1, 11, 38 Y / C separation circuit 2, 12, 36 amps 3, 13, 37 A / D conversion circuit 4, 14 Synchronous detection circuit 5, 15 Burst detection circuit 6, 16 Phase Lock Loop (PLL) 7, 19 Synchronous signal generation circuit 8, 20 Image data processing circuit 17 Correction data generation circuit 28 Luminance data correction circuit 21 Latch 22, 23 Multiplier 24 adder 25 counter 26 Period judgment circuit 27 pulse synthesis circuit 28 Delay circuit 29, 30 period determination circuit 31 H counter 32 H decoder 33 Selector 34 V counter 35 V decoder

Claims (3)

(57) [Claims] 1. Luminance data representing a plurality of pixels constituting a screen, which is continuous in a row unit in synchronization with a horizontal synchronizing signal, and color data representing color information corresponding to the luminance data. In the image data processing device that processes in parallel,
A phase-locked loop that generates a reference clock with a constant period in synchronization with a color synchronization signal that obtains synchronization of color information, and measures the period of the reference clock, generates first data representing the period, and generates the reference clock.
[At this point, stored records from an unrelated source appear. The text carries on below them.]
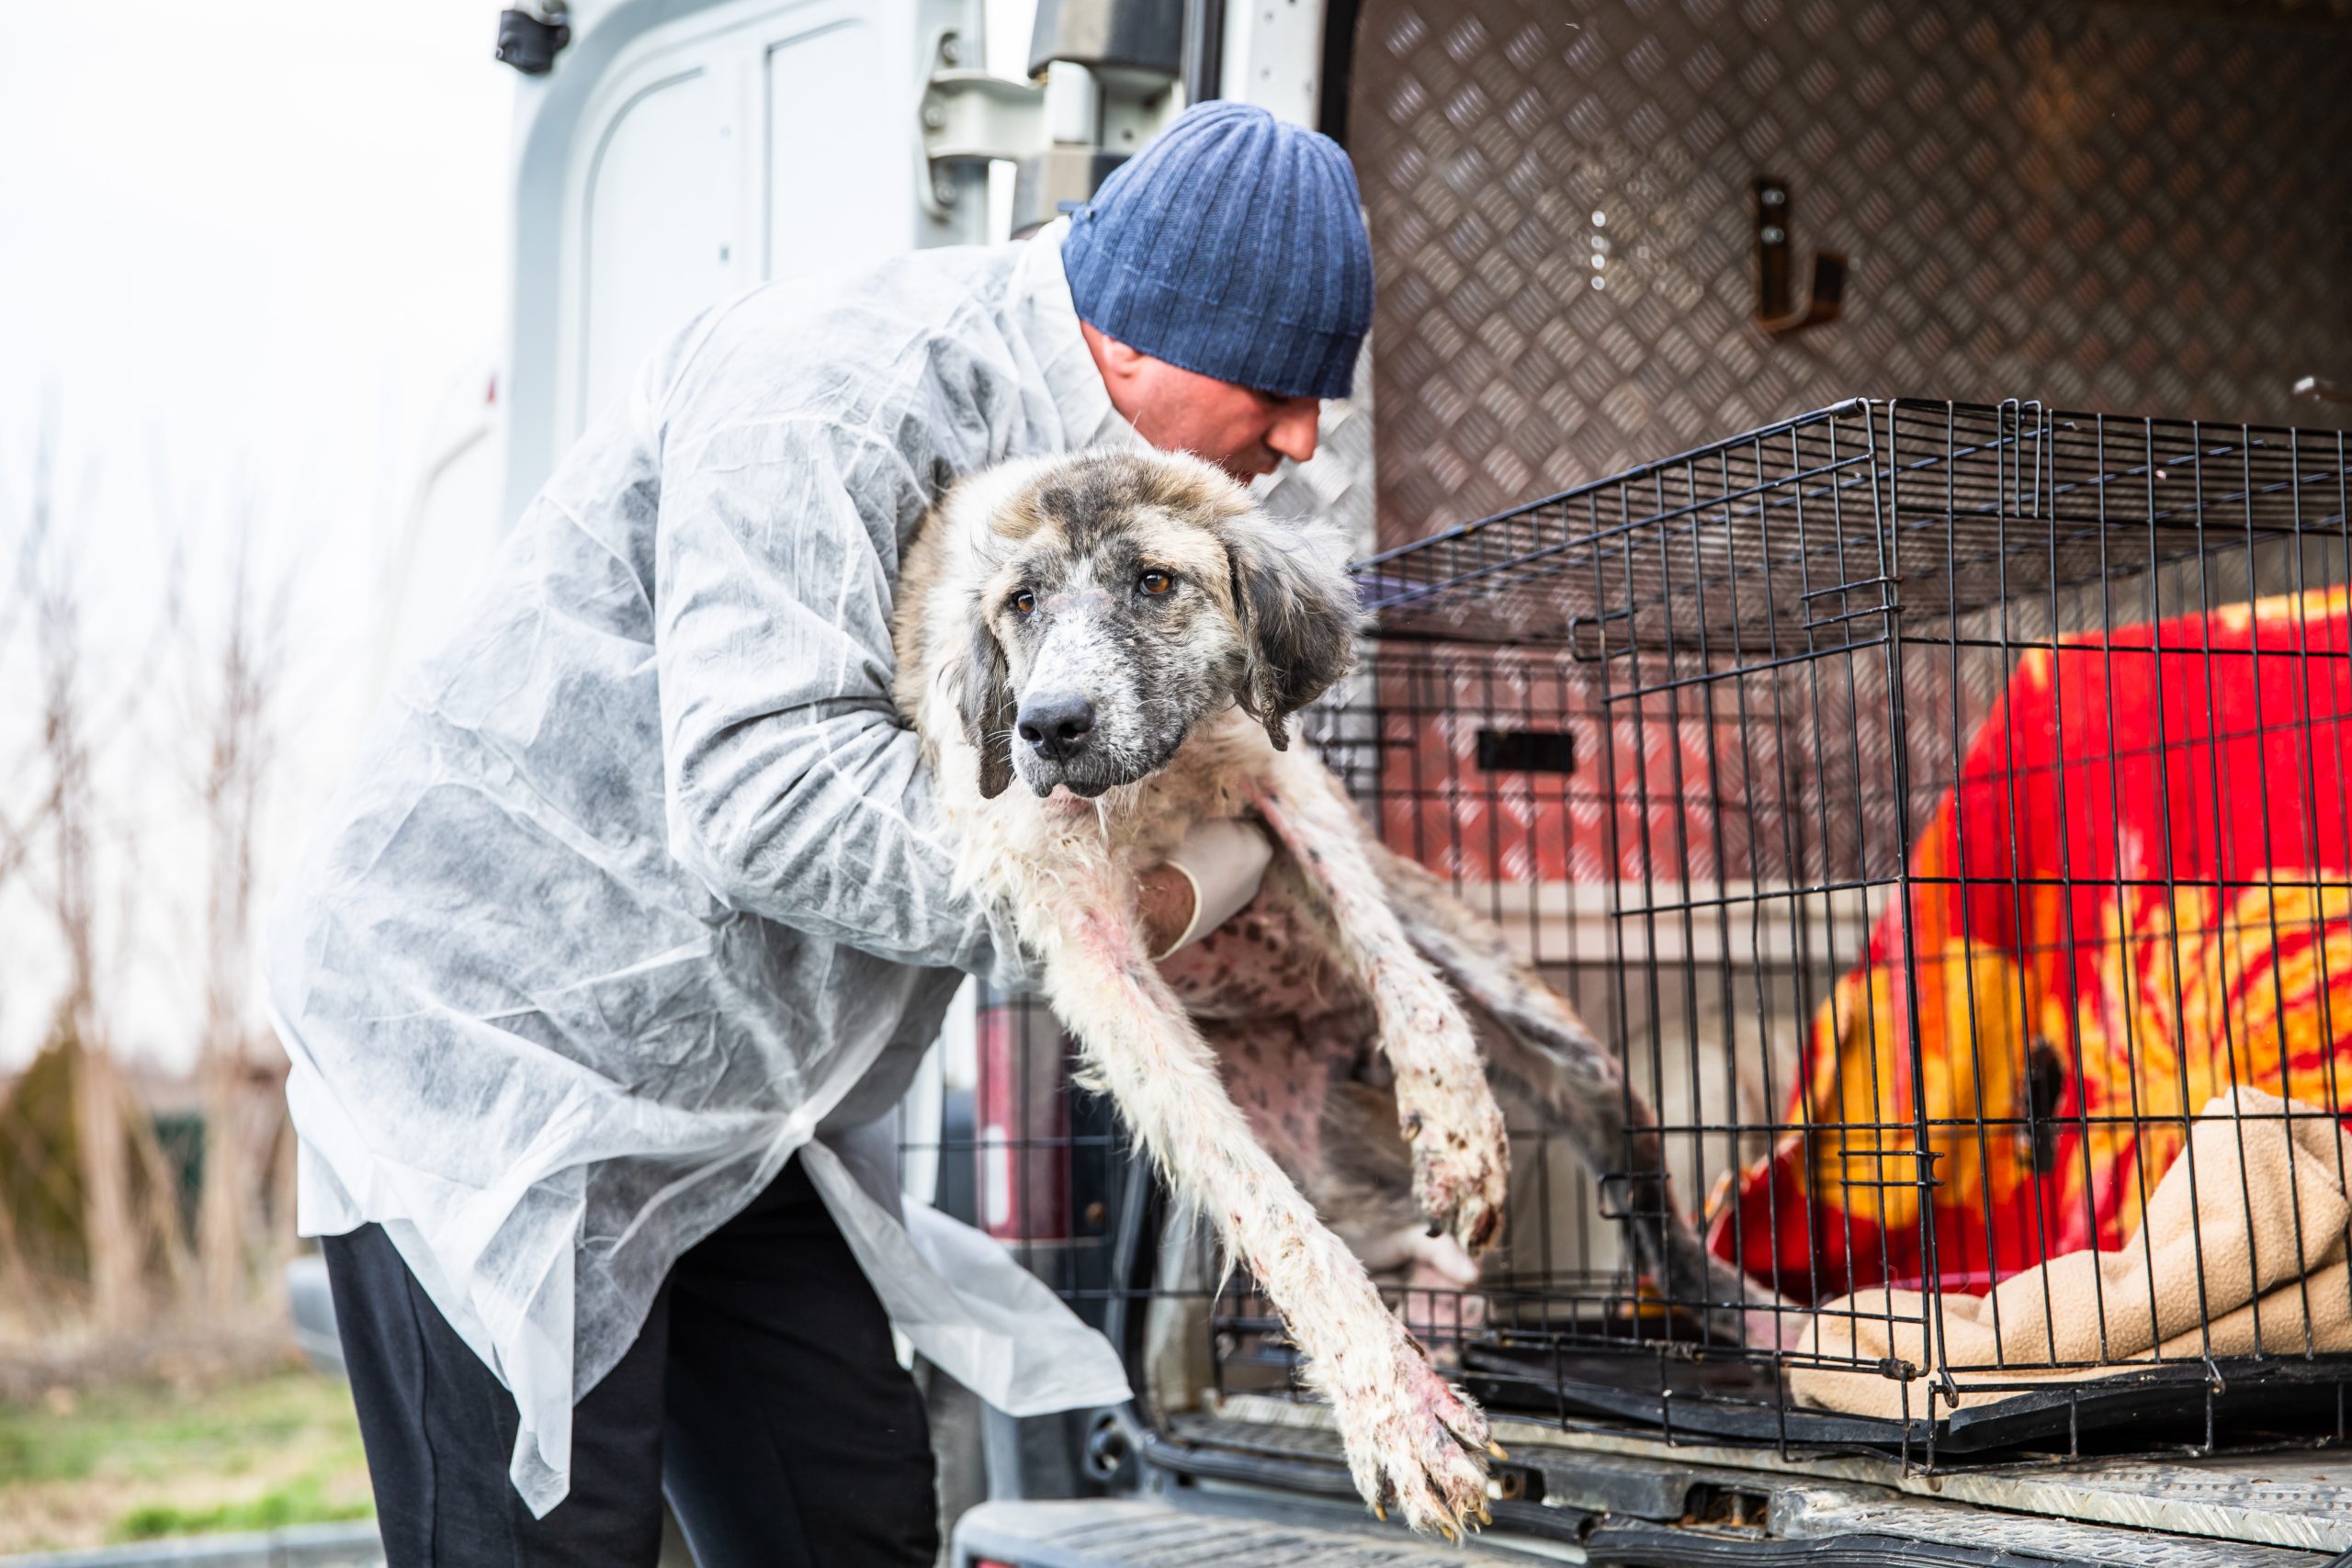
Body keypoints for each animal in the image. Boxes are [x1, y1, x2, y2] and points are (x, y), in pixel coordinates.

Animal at [893, 446, 1769, 1541]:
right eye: (1020, 601)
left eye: (1154, 582)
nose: (1047, 725)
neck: (1162, 780)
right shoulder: (1081, 930)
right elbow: (1268, 1213)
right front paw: (1401, 1412)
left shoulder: (1285, 785)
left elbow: (1385, 949)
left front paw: (1456, 1121)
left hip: (1555, 1037)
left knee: (1636, 1176)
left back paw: (1757, 1314)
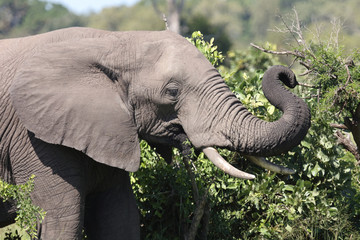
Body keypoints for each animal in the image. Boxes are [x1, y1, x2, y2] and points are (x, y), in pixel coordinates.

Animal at [0, 27, 310, 239]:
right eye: (172, 92)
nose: (290, 76)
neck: (112, 43)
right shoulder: (33, 138)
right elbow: (61, 221)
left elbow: (120, 216)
With respect to the horizontal synchronization signal is measured, second data representing the phase difference is generated, the period of the horizontal synchronization signal is measured based on the reference clock, and a deviation from the predetermined reference period is measured. A correction data generation circuit that generates third data that represents
A luminance data correction circuit for generating the corrected luminance data by combining the luminance data continuous in time series at a rate determined based on the first and second data, and the reference clock according to the third data. An image data processing device, comprising: a timing signal generation circuit that generates a timing signal of a horizontal scanning period by dividing the frequency in response to the horizontal synchronization signal. 2. A luminance signal and a color signal are generated by individually taking out the luminance signal and the color signal from an image signal including the luminance signal and the color signal and various synchronization components, and the luminance signal and the color signal are respectively used as the reference clocks. The image data processing apparatus according to claim 1, wherein the image data processing apparatus quantizes the luminance data and the color data according to quantization. 3. An image signal including a luminance component and a color component and various synchronization components is quantized according to the reference clock to generate image data, and the luminance component and the color component are individually extracted from the image data to obtain the luminance data. The image data processing apparatus according to claim 1, wherein the image data processing apparatus generates color data.